The lawsuit was filed in 2020 by the LA Alliance for Human Rights, a group of property and business owners and residents, who alleged that the city and county were failing their duty to address homelessness.

Early in the case, Carter pressured the city and county to agree to produce 6,700 interim or permanent beds for people living under freeways. Then, as part of a settlement, the city agreed to add 12,913 more.

The case took a turn toward the issue of accountability when lawyers for the plaintiffs filed a motion in February asking Carter to sanction the city for not meeting deadlines in the settlement agreement.

Carter said in March that he would rule that the city acted in bad faith and has pressured both the city and county to be more transparent on their spending and the results of their homelessness initiatives.

During the March hearing, Carter ordered the city to pay for an outside audit of its homelessness programs and extracted a commitment from Mayor Karen Bass that the city would have all invoices paid by the city in 2024 on a public website within two weeks.


“The best auditor will be the public,” Carter said.

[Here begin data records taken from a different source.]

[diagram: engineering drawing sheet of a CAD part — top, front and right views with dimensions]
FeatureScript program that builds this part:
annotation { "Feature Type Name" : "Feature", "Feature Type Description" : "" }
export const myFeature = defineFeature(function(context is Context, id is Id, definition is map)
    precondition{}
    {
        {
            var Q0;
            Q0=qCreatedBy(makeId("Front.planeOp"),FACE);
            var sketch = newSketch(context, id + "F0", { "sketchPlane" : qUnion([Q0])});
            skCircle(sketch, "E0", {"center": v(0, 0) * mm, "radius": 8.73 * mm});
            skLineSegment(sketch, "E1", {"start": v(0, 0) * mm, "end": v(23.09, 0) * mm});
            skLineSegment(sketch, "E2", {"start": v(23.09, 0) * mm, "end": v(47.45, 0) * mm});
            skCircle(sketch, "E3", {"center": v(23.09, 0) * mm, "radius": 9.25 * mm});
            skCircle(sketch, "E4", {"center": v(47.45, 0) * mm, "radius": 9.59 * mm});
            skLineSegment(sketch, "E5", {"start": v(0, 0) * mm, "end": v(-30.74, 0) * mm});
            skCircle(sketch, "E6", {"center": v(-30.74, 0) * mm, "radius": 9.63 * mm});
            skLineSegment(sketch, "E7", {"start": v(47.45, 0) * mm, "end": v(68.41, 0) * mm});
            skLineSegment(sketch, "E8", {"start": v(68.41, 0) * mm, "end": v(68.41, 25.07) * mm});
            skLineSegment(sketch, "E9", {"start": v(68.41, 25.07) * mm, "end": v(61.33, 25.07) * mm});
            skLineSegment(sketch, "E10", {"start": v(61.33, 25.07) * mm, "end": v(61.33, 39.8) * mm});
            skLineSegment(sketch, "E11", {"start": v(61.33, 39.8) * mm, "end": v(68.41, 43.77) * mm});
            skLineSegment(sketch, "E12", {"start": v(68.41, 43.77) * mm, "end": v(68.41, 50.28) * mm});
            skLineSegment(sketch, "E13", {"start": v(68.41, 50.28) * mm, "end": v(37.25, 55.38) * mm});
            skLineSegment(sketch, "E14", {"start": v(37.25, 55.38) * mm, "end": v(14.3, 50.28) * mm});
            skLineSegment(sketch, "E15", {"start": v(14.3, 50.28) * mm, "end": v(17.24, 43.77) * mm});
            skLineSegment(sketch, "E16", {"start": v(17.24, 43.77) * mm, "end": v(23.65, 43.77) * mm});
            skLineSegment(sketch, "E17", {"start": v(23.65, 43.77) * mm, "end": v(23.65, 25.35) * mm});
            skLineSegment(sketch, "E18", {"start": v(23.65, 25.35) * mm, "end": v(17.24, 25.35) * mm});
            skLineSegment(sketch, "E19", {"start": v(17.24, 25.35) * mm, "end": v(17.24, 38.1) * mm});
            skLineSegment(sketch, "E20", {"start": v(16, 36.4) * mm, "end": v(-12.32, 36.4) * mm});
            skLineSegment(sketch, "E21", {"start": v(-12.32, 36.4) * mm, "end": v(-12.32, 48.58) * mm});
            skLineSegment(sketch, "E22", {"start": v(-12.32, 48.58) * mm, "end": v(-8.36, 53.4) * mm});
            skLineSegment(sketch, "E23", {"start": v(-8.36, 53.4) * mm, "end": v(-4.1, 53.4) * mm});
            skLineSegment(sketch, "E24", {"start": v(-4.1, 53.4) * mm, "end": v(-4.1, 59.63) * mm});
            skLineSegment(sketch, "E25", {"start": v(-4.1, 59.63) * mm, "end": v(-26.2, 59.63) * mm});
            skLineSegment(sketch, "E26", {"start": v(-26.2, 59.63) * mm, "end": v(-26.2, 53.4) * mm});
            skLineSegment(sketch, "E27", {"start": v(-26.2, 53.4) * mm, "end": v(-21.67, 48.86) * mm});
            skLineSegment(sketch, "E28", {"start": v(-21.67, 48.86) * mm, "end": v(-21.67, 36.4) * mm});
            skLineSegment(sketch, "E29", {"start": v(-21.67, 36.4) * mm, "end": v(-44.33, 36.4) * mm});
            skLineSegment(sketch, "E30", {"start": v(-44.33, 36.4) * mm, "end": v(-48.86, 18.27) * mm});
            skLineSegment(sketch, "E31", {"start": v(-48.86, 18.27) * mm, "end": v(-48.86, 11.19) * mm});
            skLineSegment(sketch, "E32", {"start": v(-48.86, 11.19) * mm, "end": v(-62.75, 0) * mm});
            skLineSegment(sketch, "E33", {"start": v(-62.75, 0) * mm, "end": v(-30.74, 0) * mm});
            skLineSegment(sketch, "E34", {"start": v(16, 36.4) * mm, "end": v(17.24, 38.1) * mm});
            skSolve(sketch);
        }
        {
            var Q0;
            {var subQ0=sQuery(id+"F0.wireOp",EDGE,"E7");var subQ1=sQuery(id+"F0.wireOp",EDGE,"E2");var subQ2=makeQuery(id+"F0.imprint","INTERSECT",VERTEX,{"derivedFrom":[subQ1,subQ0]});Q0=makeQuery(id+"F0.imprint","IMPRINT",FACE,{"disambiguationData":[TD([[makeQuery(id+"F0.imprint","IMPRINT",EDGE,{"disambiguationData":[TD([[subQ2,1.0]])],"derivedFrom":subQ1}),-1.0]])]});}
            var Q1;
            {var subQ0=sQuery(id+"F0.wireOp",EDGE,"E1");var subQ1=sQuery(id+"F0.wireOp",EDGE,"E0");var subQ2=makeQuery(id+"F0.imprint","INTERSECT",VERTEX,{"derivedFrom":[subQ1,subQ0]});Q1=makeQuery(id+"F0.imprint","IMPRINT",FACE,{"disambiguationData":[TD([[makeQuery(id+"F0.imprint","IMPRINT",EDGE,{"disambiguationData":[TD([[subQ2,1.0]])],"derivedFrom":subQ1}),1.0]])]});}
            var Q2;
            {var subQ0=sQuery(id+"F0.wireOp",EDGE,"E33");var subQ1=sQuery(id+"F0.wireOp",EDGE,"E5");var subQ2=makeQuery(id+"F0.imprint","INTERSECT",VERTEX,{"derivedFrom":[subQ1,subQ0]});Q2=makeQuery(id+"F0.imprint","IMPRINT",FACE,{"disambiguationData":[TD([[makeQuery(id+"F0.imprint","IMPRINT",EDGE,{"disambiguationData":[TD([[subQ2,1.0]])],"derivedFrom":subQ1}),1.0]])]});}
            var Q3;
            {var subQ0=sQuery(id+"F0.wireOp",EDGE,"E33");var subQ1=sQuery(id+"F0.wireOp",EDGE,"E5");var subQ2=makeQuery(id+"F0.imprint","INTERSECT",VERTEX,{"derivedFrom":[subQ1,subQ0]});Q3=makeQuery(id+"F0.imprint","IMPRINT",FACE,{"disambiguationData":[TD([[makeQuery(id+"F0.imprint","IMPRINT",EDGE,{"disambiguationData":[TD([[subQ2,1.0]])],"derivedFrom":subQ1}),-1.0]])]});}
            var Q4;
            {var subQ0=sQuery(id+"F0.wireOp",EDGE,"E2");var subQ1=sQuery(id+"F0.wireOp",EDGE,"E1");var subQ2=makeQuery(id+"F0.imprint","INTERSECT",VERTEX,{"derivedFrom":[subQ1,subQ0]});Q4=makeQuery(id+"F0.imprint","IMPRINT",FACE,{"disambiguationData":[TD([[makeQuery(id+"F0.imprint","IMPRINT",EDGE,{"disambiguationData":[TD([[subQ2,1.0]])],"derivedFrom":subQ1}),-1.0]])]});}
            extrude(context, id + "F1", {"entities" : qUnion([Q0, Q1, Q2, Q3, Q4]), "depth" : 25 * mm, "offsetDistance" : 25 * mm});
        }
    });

The city met the deadline by adding a “Homelessness-related Invoices and Metrics” link to the City Administrative Office website. It provides three sub-links, to the initial agreement for 6,700 beds, to the 12,913 beds required by the settlement and to Bass’ Inside Safe program.

Each link contains voluminous reports to the City Council on the programs. The invoices were attached as PDF documents that could not be summed and sorted for analysis.

In the evaluation, LA Alliance executive director Paul Webster and attorney Elizabeth Mitchell of the law firm Umhofer, Mitchell & King LLP picked apart one set of invoices for the city’s safe parking program. The performance metrics were for a different period than the invoices, the contractor had not provided required monthly reports and there were no figures for cost per vehicle served, she wrote.

Mitchell acknowledged that under a harsh deadline, the city had only linked to existing reports not written for communicating to the public.

“It is understandable that within the quick turnaround to create a working website in a matter of weeks information and resources would not be tailored to the public,” Mitchell wrote.

“It is expected that over time reports and information linked on the website would become more user friendly and clearer in reporting how much money has been spent on what programs to accomplish specific goals and outcomes.”